Humans Fail Turing Test

I use a relatively unsophisticated but highly effective filter for blog comment spam. The system consists of several hundred keywords (mostly spam-related domain names which would never appear in a genuine comment), and a Turing test. The Turing test is a box at the bottom of the comment form, that says: “Do not put anything in this box if you are a human.”

The Turing test catches between 10-25 spam comments per day; the keyword filter about the same.

Every week or two, however, a human comes along, and fails the Turing test and fills in the “don’t fill in this box” box. I’m not quite sure what to do about that. Maybe the human thinks they are not actually human?

More likely they just don’t read the text next to the box, although it is fairly prominent.

Unfortunately, this seems to be a general phenomenon on the web. Many people have a tendency not to read text on webpages. For example, I’ve gotten a lot of questions along the lines of “How do I access my address book in SquirrelMail?” The answer, of course, is to click on “Addresses.” Similary questions arise with respect to my photo album software salonify — “how do I view a slide show of images?” (A: Click on “Slide Show.”)

My hope is that the next generation is better able to process web content, but I’m not sure that hope is well founded.

Getting back to the blog comment spam issue, it’s interesting to observe what sorts of topics appear most frequently in comment spams. Over the past several months, pornographic links referencing transsexuals seem to outnumber other topics. I wonder: do the spammers have a scientific method to their marketing?


  1. Christoph Berg Jan 28

    The Turing test is a box at the bottom of the comment form, that says: “Do not put anything in this box if you are a human.”

    This is not entirely true, the actual text is more complex and I had to read it twice to really get it. I imagine people commenting care about their comments and don’t care to read instructions that don’t seem relevant.

  2. Adam Rosi-Kessel Jan 28

    Christoph: fair point. I was definitely paraphrasing. Perhaps I should simplify the text, although I do think it’s pretty clear where the comment should go.
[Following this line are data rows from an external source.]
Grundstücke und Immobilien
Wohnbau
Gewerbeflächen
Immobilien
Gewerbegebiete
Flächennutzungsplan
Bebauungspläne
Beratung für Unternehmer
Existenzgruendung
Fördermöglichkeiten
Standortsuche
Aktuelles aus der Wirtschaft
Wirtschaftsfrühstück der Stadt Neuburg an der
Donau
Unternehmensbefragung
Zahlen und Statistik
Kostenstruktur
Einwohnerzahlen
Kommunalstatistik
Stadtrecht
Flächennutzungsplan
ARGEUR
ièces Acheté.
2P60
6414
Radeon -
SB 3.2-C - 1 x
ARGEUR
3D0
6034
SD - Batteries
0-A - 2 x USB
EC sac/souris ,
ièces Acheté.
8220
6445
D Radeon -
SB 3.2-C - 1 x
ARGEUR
    I put the additional word “comment” in the Turing test area to fool any robots that are looking for the word “comment” before a field to fill in.

  3. Dylan Jan 28

    Perhaps also you should make the entry box much, much smaller, so people are less inclined to use it. Are robots likely to look at the size of the text box?

  4. Josh Triplett Jan 28

    Along the lines of Dylan’s suggestion, why not try marking the spam-fooling text box and label with class=”spam-trap”, and adding “spam-trap { visibility: hidden; }” to your CSS? I seriously doubt that spambots read CSS. :)

  5. Josh Triplett Jan 28

    Also, for the benefit of any users who might have non-CSS browsers, I would also suggest simplifying the label to “Spam trap; do not use for comment:”

  6. Jacobo Jan 28

    Usually, behind such “stupid” users there’s a design error. A time ago, I was receiving bug reports because, in a reporting webapp, the wrong report was generated. In reality, the page design made it look like the wrong button was the right button (even I got fooled by it every once in a while). I changed it and the complaints stopped :-)

    I think that you should at least change the current text in the box below to the one you used in the story (“Do not write anything in this box if you’re a human”). You can add “or your comment will be discarded as spam”. It’s definitely easier to read than the current text (so many negatives).

  7. awksedperl Jan 28

    because the message of not putting text in the box is unnoticable.

  8. Øivind Jan 28

    “Put some text in this box only if you are not a human and don’t want your comment to appear (comment):”

    The major flaw is in the structure of your text it’s too long and should use wording akin to “…don’t put text in this box if you’re human…[blabla]”, but as pointed out by others a simpler text like “Don’t put anything in this box if you’re human”. The (comment) part of the text just adds to the users confusion too.

    The box could also benefit from some css-love to make it smaller, less prominent. Right now it looks like a space for signatures, a private message to you or something like that.

  9. Mick Jan 28

    I think the problem may be the location of the text telling one not the fill in the box.

    My suggestions:
    1. Put the text above the “do not enter box”.
    2. Make the “do not enter box” really, really small.
    3. Change the text to something like:
    “Do NOT write in the box below”. The current text is kinda vague, and too long.

    We should patent this and make it free before someone like Amazon does ….

  10. Simon Jan 28

    Are you sure they aren’t just curious. Most of the members of our GLUG presented with the H2G2 “do not press this button” would instantly press it to see what happens.

    Can I suggest “leave this box empty”. as a shorter label?

  11. Anonymous Jan 28

  12. Adrian Jan 28

    What about making the form input invisible via a nontrivial CSS rule?

  13. Flobi Jan 28

    I am just curious what happens if I do put something in the box below.

  14. Flobi Jan 28

    (By the way, that would be nothing.)

  15. anticapthcian May 18

    I recommend or spam karma 2 for filtering – these are non-intrusive and only make bots (not users) live harder!